Exercise - In the records that follow, find the line with "85.09 63.5 180)"; from there, retype every line exactly through the line with "195.58 63.5 0)", which also belongs to the answer.

Given records -
•••••
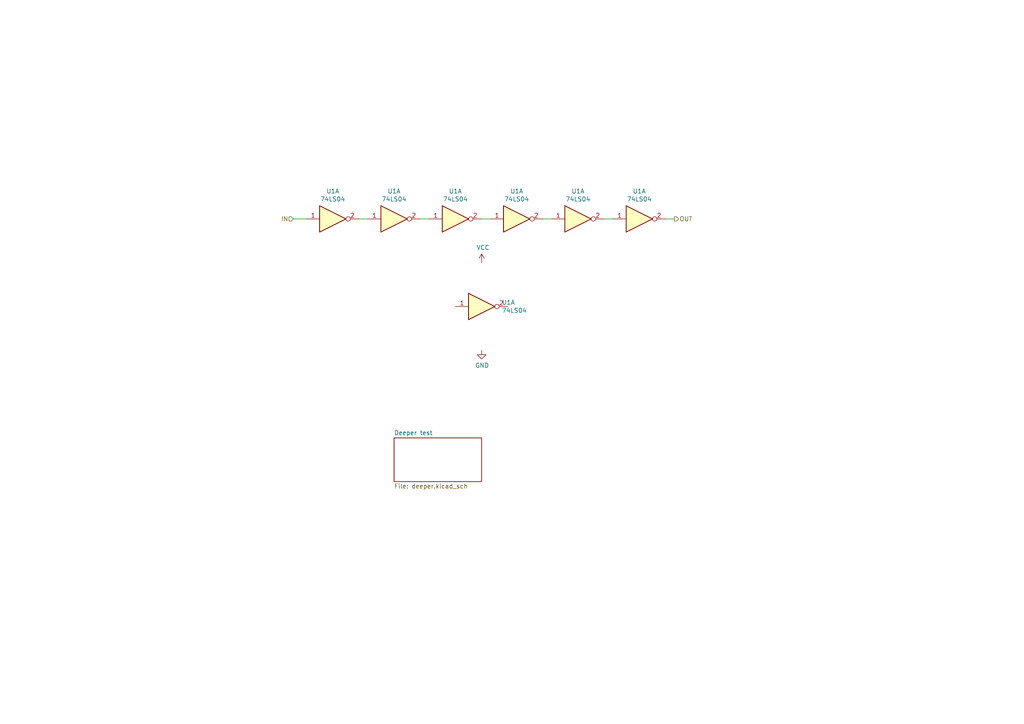
<source format=kicad_sch>
(kicad_sch (version 20211123) (generator eeschema)

  (uuid 5b2b5c7d-f943-4634-9f0a-e9561705c49d)

  (paper "A4")

  (title_block
    (title "")
    (date "")
    (rev "")
    (company "")
    (comment 1 "")
    (comment 2 "")
    (comment 3 "")
    (comment 4 "")
    (comment 5 "")
    (comment 6 "")
    (comment 7 "")
    (comment 8 "")
    (comment 9 "")
  )

  

  (wire (pts (xy 104.14 63.5) (xy 106.68 63.5))
    (stroke (width 0) (type default) (color 0 0 0 0))
    (uuid 10109f84-4940-47f8-8640-91f185ac9bc1)
  )
  (wire (pts (xy 175.26 63.5) (xy 177.8 63.5))
    (stroke (width 0) (type default) (color 0 0 0 0))
    (uuid 47baf4b1-0938-497d-88f9-671136aa8be7)
  )
  (wire (pts (xy 121.92 63.5) (xy 124.46 63.5))
    (stroke (width 0) (type default) (color 0 0 0 0))
    (uuid 55e740a3-0735-4744-896e-2bf5437093b9)
  )
  (wire (pts (xy 157.48 63.5) (xy 160.02 63.5))
    (stroke (width 0) (type default) (color 0 0 0 0))
    (uuid c022004a-c968-410e-b59e-fbab0e561e9d)
  )
  (wire (pts (xy 193.04 63.5) (xy 195.58 63.5))
    (stroke (width 0) (type default) (color 0 0 0 0))
    (uuid e615f7aa-337e-474d-9615-2ad82b1c44ca)
  )
  (wire (pts (xy 85.09 63.5) (xy 88.9 63.5))
    (stroke (width 0) (type default) (color 0 0 0 0))
    (uuid ef8fe2ac-6a7f-4682-9418-b801a1b10a3b)
  )
  (wire (pts (xy 139.7 63.5) (xy 142.24 63.5))
    (stroke (width 0) (type default) (color 0 0 0 0))
    (uuid f4f99e3d-7269-4f6a-a759-16ad2a258779)
  )

  (hierarchical_label "IN" (shape input) (at 85.09 63.5 180)
    (effects (font (size 1.27 1.27)) (justify right))
    (uuid 4fb02e58-160a-4a39-9f22-d0c75e82ee72)
  )
  (hierarchical_label "OUT" (shape output) (at 195.58 63.5 0)
    (effects (font (size 1.27 1.27)) (justify left))
    (uuid 77ed3941-d133-4aef-a9af-5a39322d14eb)
  )

  (symbol (lib_id "74xx:74LS04") (at 96.52 63.5 0)
    (in_bom yes) (on_board yes)
    (uuid 00000000-0000-0000-0000-00005f34307a)
    (property "Reference" "U1" (id 0) (at 96.52 55.4482 0))
    (property "Value" "74LS04" (id 1) (at 96.52 57.7596 0))
    (property "Footprint" "" (id 2) (at 96.52 63.5 0)
      (effects (font (size 1.27 1.27)) hide)
    )
    (property "Datasheet" "http://www.ti.com/lit/gpn/sn74LS04" (id 3) (at 96.52 63.5 0)
      (effects (font (size 1.27 1.27)) hide)
    )
    (pin "1" (uuid f1e9ac99-f8d4-4d05-beb3-290dccb8d277))
    (pin "2" (uuid 014c98b2-ac35-4831-825d-74c6fa5ddc67))
  )

  (symbol (lib_id "74xx:74LS04") (at 114.3 63.5 0)
    (in_bom yes) (on_board yes)
    (uuid 00000000-0000-0000-0000-00005f344a0e)
    (property "Reference" "U1" (id 0) (at 114.3 55.4482 0))
    (property "Value" "74LS04" (id 1) (at 114.3 57.7596 0))
    (property "Footprint" "" (id 2) (at 114.3 63.5 0)
      (effects (font (size 1.27 1.27)) hide)
    )
    (property "Datasheet" "http://www.ti.com/lit/gpn/sn74LS04" (id 3) (at 114.3 63.5 0)
      (effects (font (size 1.27 1.27)) hide)
    )
    (pin "3" (uuid c1630947-26ec-4031-96dd-f1cdf939d3a7))
    (pin "4" (uuid e2858b6c-d9d5-4bfd-a26d-d7110c9ff81c))
  )

  (symbol (lib_id "74xx:74LS04") (at 132.08 63.5 0)
    (in_bom yes) (on_board yes)
    (uuid 00000000-0000-0000-0000-00005f345e39)
    (property "Reference" "U1" (id 0) (at 132.08 55.4482 0))
    (property "Value" "74LS04" (id 1) (at 132.08 57.7596 0))
    (property "Footprint" "" (id 2) (at 132.08 63.5 0)
      (effects (font (size 1.27 1.27)) hide)
    )
    (property "Datasheet" "http://www.ti.com/lit/gpn/sn74LS04" (id 3) (at 132.08 63.5 0)
      (effects (font (size 1.27 1.27)) hide)
    )
    (pin "5" (uuid 9a609661-5895-4db4-a600-14bffdacc16e))
    (pin "6" (uuid f6c777f1-b4a6-4529-9b29-67dfedcb1744))
  )

  (symbol (lib_id "74xx:74LS04") (at 149.86 63.5 0)
    (in_bom yes) (on_board yes)
    (uuid 00000000-0000-0000-0000-00005f346e8b)
    (property "Reference" "U1" (id 0) (at 149.86 55.4482 0))
    (property "Value" "74LS04" (id 1) (at 149.86 57.7596 0))
    (property "Footprint" "" (id 2) (at 149.86 63.5 0)
      (effects (font (size 1.27 1.27)) hide)
    )
    (property "Datasheet" "http://www.ti.com/lit/gpn/sn74LS04" (id 3) (at 149.86 63.5 0)
      (effects (font (size 1.27 1.27)) hide)
    )
    (pin "8" (uuid 47d49bdd-bacb-468f-bcfb-647fd9ccff38))
    (pin "9" (uuid 71c84a4a-5d81-46df-a82f-84ff433708b7))
  )

  (symbol (lib_id "74xx:74LS04") (at 167.64 63.5 0)
    (in_bom yes) (on_board yes)
    (uuid 00000000-0000-0000-0000-00005f348270)
    (property "Reference" "U1" (id 0) (at 167.64 55.4482 0))
    (property "Value" "74LS04" (id 1) (at 167.64 57.7596 0))
    (property "Footprint" "" (id 2) (at 167.64 63.5 0)
      (effects (font (size 1.27 1.27)) hide)
    )
    (property "Datasheet" "http://www.ti.com/lit/gpn/sn74LS04" (id 3) (at 167.64 63.5 0)
      (effects (font (size 1.27 1.27)) hide)
    )
    (pin "10" (uuid 01fec0dc-78cf-4a7d-851f-e24a9edd4a86))
    (pin "11" (uuid 92e30d01-6115-49a3-bead-4b8b74d533c9))
  )

  (symbol (lib_id "74xx:74LS04") (at 185.42 63.5 0)
    (in_bom yes) (on_board yes)
    (uuid 00000000-0000-0000-0000-00005f348d95)
    (property "Reference" "U1" (id 0) (at 185.42 55.4482 0))
    (property "Value" "74LS04" (id 1) (at 185.42 57.7596 0))
    (property "Footprint" "" (id 2) (at 185.42 63.5 0)
      (effects (font (size 1.27 1.27)) hide)
    )
    (property "Datasheet" "http://www.ti.com/lit/gpn/sn74LS04" (id 3) (at 185.42 63.5 0)
      (effects (font (size 1.27 1.27)) hide)
    )
    (pin "12" (uuid b9a8ff4c-342a-4f44-bfb4-1b1895e9679b))
    (pin "13" (uuid 29941c34-ddd5-4a9c-bdef-5bf81398f604))
  )

  (symbol (lib_id "74xx:74LS04") (at 139.7 88.9 0)
    (in_bom yes) (on_board yes)
    (uuid 00000000-0000-0000-0000-00005f34a12f)
    (property "Reference" "U1" (id 0) (at 145.542 87.7316 0)
      (effects (font (size 1.27 1.27)) (justify left))
    )
    (property "Value" "74LS04" (id 1) (at 145.542 90.043 0)
      (effects (font (size 1.27 1.27)) (justify left))
    )
    (property "Footprint" "" (id 2) (at 139.7 88.9 0)
      (effects (font (size 1.27 1.27)) hide)
    )
    (property "Datasheet" "http://www.ti.com/lit/gpn/sn74LS04" (id 3) (at 139.7 88.9 0)
      (effects (font (size 1.27 1.27)) hide)
    )
    (pin "14" (uuid bf0862f0-7b4d-4da4-a5e8-91a9bdbee56f))
    (pin "7" (uuid 0639e567-d45a-4c84-98fa-a167b211ae20))
  )

  (symbol (lib_id "power:VCC") (at 139.7 76.2 0)
    (in_bom yes) (on_board yes)
    (uuid 00000000-0000-0000-0000-00005f34bc05)
    (property "Reference" "#PWR?" (id 0) (at 139.7 80.01 0)
      (effects (font (size 1.27 1.27)) hide)
    )
    (property "Value" "VCC" (id 1) (at 140.081 71.8058 0))
    (property "Footprint" "" (id 2) (at 139.7 76.2 0)
      (effects (font (size 1.27 1.27)) hide)
    )
    (property "Datasheet" "" (id 3) (at 139.7 76.2 0)
      (effects (font (size 1.27 1.27)) hide)
    )
    (pin "1" (uuid 0030af45-9cbd-4108-9b0f-2e3885996ada))
  )

  (symbol (lib_id "power:GND") (at 139.7 101.6 0)
    (in_bom yes) (on_board yes)
    (uuid 00000000-0000-0000-0000-00005f34c535)
    (property "Reference" "#PWR?" (id 0) (at 139.7 107.95 0)
      (effects (font (size 1.27 1.27)) hide)
    )
    (property "Value" "GND" (id 1) (at 139.827 105.9942 0))
    (property "Footprint" "" (id 2) (at 139.7 101.6 0)
      (effects (font (size 1.27 1.27)) hide)
    )
    (property "Datasheet" "" (id 3) (at 139.7 101.6 0)
      (effects (font (size 1.27 1.27)) hide)
    )
    (pin "1" (uuid 03d3f3dc-57cc-4a5d-b588-5d7b6cd2d907))
  )

  (sheet (at 114.3 127) (size 25.4 12.7) (fields_autoplaced)
    (stroke (width 0) (type solid) (color 0 0 0 0))
    (fill (color 0 0 0 0.0))
    (uuid 00000000-0000-0000-0000-00005f3bb8bb)
    (property "Sheet name" "Deeper test" (id 0) (at 114.3 126.2884 0)
      (effects (font (size 1.27 1.27)) (justify left bottom))
    )
    (property "Sheet file" "deeper.kicad_sch" (id 1) (at 114.3 140.2846 0)
      (effects (font (size 1.27 1.27)) (justify left top))
    )
  )
)

</source>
•••••
Result of this task -
  (hierarchical_label "IN" (shape input) (at 85.09 63.5 180)
    (effects (font (size 1.27 1.27)) (justify right))
    (uuid 4fb02e58-160a-4a39-9f22-d0c75e82ee72)
  )
  (hierarchical_label "OUT" (shape output) (at 195.58 63.5 0)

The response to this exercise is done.